(SUPPLIED RECORDS Opens)

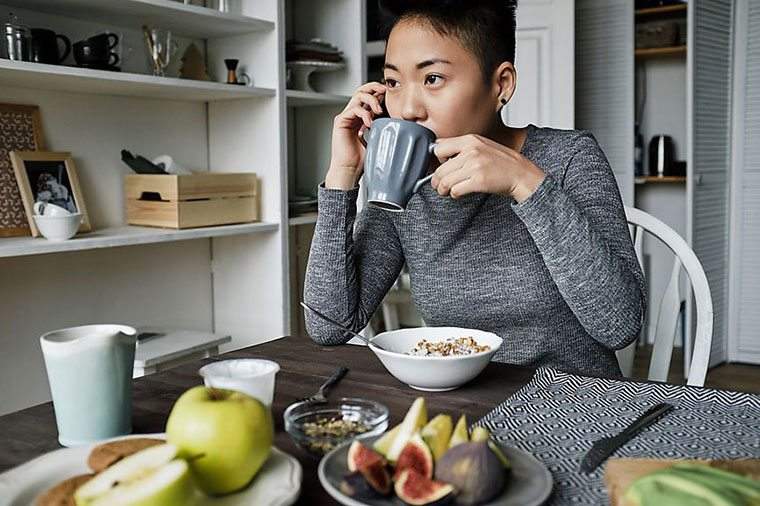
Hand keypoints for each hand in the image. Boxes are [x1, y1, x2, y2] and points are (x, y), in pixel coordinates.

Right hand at [325, 82, 385, 189]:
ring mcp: (346, 117)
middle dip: (375, 88)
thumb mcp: (380, 141)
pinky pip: (353, 109)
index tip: (391, 95)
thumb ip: (386, 130)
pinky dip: (363, 113)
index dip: (379, 92)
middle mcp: (353, 115)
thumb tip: (404, 126)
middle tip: (385, 91)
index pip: (369, 97)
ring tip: (378, 110)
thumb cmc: (362, 161)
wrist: (350, 171)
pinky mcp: (340, 122)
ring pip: (358, 96)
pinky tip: (369, 122)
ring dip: (371, 100)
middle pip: (362, 91)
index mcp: (361, 118)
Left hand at [430, 134, 544, 202]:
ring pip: (445, 181)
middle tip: (439, 185)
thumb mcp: (482, 145)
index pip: (438, 147)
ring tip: (447, 191)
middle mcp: (471, 151)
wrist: (521, 174)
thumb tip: (438, 151)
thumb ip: (462, 147)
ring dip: (443, 189)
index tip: (441, 166)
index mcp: (470, 140)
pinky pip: (455, 190)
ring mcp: (474, 166)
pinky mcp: (478, 181)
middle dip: (437, 180)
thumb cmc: (501, 162)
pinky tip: (459, 193)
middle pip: (440, 168)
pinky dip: (454, 194)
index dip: (437, 159)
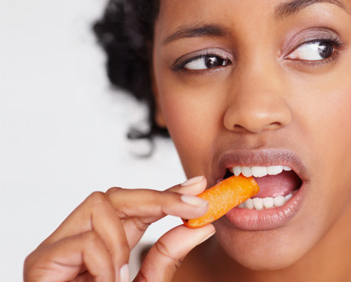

(SUPPLIED RECORDS Closes)

## WHAT TO PRODUCE
Copy the lines of the data above exactly as written, beginning with the line containing "ring pip: (358, 96)" and ending with the line containing "index tip: (441, 166)", and leave out all other lines.

## YOUR SOLUTION
ring pip: (358, 96)
pinky tip: (369, 122)
ring dip: (371, 100)
middle pip: (362, 91)
index mcp: (361, 118)
Left hand at [430, 134, 544, 202]:
ring pip: (445, 181)
middle tip: (439, 185)
thumb mcp: (482, 145)
index pip: (438, 147)
ring tip: (447, 191)
middle mcp: (471, 151)
wrist: (521, 174)
thumb tip: (438, 151)
thumb ip: (462, 147)
ring dip: (443, 189)
index tip: (441, 166)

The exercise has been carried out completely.